Describe how LIDAR sensors work and their applications in robotics
Understand different camera systems (RGB, depth, stereo) and their use cases
Explain the role of IMUs in robot balance and orientation
Recognize the importance of force/torque sensors for manipulation tasks

1. Humanoid Robotics Landscape

Humanoid robotics has evolved from research curiosities to increasingly capable commercial systems. This section provides an overview of where the field stands today and who the major players are.

Key Players in Humanoid Robotics

Boston Dynamics (Atlas, Spot)

The pioneer of dynamic, agile humanoid and quadruped robots
Atlas: Full humanoid capable of running, parkour, backflips
Spot: Quadruped used in industrial inspection, construction, security
Notable achievements: First humanoid to perform backflips, dynamic obstacle navigation

Tesla (Optimus)

Consumer robotics focused on mass-market humanoid robots
Optimus: General-purpose humanoid designed for factory and home automation
Leveraging Tesla's AI/ML expertise from Autopilot and FSD
Goal: Produce humanoid robots at scale similar to automobiles

Agility Robotics (Digit)

Commercial focus on warehouse and logistics applications
Digit: Bipedal robot designed for box handling and warehouse navigation
Strong ROS 2 integration and developer-friendly APIs
Deployed in pilot programs with major retailers

Figure AI (Figure 01)

Startup focused on human-robot collaboration
Figure 01: Full-sized humanoid with dexterous hands for manipulation
Emphasis on safety and natural human-robot interaction
Applications: Manufacturing, healthcare, retail

Unitree (H1, G1)

Chinese robotics company focusing on cost-effective humanoids
H1: High-performance humanoid for research and development
G1: Consumer-oriented humanoid at lower price point (~$16k)

> DATA RECORDS
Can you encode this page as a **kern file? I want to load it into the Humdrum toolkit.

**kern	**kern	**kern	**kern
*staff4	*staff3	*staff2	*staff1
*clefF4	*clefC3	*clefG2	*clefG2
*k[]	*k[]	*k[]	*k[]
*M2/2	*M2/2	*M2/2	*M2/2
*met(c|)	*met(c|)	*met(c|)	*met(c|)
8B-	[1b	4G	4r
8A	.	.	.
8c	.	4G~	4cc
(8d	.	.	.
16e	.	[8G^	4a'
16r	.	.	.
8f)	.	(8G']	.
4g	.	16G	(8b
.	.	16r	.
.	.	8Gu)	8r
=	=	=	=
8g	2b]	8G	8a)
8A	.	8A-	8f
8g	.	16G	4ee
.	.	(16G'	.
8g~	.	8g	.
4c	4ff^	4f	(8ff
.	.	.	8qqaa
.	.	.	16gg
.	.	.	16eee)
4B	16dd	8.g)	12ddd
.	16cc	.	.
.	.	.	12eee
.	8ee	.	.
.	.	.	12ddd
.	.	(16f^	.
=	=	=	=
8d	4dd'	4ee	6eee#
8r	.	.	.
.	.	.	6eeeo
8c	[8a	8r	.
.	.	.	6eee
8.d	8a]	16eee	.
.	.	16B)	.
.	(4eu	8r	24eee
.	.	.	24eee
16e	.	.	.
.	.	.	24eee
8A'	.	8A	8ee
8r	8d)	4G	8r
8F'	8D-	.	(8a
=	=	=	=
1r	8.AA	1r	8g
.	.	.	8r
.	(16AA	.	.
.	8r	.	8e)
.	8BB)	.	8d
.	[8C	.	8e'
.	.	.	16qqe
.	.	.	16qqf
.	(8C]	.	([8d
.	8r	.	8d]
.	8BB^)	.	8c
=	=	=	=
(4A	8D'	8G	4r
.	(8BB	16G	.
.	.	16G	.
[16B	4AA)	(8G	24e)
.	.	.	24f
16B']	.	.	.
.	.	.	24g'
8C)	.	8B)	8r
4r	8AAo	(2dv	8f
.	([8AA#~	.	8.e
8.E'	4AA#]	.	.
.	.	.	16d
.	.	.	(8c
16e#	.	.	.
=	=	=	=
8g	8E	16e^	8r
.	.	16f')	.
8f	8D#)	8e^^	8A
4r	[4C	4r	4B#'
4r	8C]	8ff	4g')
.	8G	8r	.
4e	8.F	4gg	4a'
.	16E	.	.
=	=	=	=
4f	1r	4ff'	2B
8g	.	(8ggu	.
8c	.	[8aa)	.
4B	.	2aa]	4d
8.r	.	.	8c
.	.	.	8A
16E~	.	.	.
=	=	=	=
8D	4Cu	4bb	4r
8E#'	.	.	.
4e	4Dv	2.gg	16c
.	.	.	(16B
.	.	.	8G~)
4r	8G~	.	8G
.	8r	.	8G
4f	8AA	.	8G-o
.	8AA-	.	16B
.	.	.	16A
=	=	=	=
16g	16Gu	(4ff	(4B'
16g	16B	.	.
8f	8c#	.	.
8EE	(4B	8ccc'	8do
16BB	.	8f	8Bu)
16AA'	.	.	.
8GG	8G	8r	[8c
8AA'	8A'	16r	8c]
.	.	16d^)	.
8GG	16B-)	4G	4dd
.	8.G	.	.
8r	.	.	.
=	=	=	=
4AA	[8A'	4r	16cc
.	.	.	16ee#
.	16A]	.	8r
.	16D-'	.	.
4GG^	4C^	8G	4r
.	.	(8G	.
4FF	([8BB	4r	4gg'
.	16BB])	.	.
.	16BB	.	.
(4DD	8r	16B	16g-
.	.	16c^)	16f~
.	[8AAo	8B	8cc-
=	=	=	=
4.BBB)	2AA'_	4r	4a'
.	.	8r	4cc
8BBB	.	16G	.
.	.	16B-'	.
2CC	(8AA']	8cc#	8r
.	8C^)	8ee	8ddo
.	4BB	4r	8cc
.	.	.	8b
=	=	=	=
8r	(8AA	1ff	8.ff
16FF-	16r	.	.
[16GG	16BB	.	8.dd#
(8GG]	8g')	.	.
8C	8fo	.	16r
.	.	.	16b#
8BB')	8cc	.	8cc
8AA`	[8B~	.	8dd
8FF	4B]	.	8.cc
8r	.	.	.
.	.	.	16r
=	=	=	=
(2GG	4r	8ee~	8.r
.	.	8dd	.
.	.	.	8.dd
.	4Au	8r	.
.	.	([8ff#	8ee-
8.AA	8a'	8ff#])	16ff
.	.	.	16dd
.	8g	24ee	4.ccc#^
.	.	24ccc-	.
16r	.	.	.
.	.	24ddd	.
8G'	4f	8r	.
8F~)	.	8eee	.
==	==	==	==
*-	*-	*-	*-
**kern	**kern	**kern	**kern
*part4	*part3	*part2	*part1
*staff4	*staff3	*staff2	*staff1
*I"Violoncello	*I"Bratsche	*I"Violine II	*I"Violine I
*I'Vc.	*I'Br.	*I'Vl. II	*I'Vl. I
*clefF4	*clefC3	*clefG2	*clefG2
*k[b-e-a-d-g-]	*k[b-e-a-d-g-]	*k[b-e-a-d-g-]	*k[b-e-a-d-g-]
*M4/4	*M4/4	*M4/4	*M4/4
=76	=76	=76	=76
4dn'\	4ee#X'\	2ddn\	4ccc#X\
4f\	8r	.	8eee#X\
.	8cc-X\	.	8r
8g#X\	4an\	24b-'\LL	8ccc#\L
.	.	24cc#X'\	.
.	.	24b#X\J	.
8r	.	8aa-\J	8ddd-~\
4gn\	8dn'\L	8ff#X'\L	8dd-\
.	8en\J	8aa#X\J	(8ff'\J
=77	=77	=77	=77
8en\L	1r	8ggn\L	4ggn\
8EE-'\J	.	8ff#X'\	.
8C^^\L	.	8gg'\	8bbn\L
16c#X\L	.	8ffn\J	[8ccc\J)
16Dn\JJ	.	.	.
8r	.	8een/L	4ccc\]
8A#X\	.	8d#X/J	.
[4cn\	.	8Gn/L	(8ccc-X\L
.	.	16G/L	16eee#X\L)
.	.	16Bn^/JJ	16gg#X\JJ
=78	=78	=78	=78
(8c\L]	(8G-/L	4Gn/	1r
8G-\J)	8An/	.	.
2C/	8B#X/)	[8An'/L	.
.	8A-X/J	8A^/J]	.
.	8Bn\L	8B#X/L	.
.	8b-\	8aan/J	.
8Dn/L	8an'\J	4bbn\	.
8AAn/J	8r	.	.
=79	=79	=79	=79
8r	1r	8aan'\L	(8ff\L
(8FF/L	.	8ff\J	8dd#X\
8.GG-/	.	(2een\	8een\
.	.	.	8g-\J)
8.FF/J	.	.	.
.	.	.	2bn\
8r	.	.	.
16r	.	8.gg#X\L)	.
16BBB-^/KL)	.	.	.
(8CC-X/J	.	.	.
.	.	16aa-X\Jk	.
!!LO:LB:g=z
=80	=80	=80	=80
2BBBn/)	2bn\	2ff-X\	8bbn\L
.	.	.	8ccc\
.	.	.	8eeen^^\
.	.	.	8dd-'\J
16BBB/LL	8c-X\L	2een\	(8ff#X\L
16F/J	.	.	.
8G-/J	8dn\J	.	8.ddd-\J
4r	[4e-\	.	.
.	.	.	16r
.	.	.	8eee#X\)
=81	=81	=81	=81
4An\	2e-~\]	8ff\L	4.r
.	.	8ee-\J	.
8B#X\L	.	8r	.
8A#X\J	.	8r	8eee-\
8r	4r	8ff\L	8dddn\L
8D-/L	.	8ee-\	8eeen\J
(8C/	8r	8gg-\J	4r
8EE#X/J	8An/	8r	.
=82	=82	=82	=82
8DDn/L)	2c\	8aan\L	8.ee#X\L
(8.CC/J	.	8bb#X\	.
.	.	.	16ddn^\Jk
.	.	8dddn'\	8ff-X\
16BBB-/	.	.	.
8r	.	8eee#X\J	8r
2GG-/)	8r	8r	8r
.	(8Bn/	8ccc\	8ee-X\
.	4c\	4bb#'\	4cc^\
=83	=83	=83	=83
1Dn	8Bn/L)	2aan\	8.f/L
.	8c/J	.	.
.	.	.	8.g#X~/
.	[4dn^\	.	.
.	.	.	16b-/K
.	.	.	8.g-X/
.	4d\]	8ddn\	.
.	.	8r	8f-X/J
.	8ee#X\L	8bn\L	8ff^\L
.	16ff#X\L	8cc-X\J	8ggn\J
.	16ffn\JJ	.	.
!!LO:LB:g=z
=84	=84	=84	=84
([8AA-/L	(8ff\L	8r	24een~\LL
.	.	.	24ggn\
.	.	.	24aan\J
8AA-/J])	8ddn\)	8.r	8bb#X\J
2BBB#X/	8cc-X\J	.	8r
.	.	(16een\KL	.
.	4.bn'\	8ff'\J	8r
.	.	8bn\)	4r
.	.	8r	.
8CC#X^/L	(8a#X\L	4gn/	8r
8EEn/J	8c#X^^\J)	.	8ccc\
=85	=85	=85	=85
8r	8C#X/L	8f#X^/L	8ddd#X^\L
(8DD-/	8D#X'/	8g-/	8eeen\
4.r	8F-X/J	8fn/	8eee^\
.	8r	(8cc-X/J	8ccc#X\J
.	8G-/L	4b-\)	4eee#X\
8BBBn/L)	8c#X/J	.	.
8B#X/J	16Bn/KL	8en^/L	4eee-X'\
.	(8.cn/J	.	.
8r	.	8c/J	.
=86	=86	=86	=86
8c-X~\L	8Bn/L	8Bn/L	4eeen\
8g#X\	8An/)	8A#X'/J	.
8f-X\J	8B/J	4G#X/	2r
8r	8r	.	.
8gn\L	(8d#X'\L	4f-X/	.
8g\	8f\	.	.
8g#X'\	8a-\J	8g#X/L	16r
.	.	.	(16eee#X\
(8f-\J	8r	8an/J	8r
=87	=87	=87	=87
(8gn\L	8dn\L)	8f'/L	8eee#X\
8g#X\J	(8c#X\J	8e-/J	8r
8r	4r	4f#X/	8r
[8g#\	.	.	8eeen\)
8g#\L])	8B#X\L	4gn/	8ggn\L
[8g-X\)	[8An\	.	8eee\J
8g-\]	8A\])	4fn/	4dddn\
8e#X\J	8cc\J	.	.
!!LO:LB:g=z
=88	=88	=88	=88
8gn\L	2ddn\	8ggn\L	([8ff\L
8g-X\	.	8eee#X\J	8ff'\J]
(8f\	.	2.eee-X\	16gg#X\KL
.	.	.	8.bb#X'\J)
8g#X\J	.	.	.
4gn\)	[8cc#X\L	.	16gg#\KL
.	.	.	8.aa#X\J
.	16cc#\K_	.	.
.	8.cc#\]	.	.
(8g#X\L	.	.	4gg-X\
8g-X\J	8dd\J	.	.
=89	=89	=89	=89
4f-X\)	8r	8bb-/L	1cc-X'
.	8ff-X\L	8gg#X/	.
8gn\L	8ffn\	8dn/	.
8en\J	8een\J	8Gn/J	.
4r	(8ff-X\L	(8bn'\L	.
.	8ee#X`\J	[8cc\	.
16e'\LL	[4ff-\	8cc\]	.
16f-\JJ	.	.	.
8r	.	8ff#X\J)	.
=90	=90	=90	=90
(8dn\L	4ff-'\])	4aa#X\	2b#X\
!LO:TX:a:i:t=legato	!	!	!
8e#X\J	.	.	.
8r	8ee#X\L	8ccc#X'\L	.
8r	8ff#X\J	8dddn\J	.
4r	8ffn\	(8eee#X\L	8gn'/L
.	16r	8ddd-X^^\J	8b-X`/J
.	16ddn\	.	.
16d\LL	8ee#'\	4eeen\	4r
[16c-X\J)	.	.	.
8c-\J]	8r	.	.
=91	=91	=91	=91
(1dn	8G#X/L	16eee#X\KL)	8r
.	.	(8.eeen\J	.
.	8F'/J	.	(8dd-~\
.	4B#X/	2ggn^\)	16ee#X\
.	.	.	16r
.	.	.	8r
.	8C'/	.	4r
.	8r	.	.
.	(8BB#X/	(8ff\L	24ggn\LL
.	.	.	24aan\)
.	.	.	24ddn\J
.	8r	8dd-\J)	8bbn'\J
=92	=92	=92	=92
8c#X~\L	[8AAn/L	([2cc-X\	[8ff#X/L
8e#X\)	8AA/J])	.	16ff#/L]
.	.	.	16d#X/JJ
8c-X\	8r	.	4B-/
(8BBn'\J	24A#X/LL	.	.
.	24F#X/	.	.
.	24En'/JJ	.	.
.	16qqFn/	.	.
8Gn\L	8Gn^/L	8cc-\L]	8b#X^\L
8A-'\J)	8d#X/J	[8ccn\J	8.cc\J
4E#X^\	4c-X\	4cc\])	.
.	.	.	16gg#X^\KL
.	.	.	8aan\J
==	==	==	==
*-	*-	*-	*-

> TASK REQUIREMENTS
A. Answer these about the humanoid robotics text above, one line each:
(i) In which three areas is Spot used?
(ii) Which company's robot is said to have strong ROS 2 integration and developer-friendly APIs?
(iii) What approximate price is given for Unitree's G1?
B. Reproduce a passage of the humanoid robotics text verbatim. Start with the words "Figure AI (Figure" and end after "price point (~$16k)".

> EXERCISE SOLUTIONS
A.
(i) Industrial inspection, construction, and security.
(ii) Agility Robotics (Digit).
(iii) About $16k.

B.
Figure AI (Figure 01)

Startup focused on human-robot collaboration
Figure 01: Full-sized humanoid with dexterous hands for manipulation
Emphasis on safety and natural human-robot interaction
Applications: Manufacturing, healthcare, retail

Unitree (H1, G1)

Chinese robotics company focusing on cost-effective humanoids
H1: High-performance humanoid for research and development
G1: Consumer-oriented humanoid at lower price point (~$16k)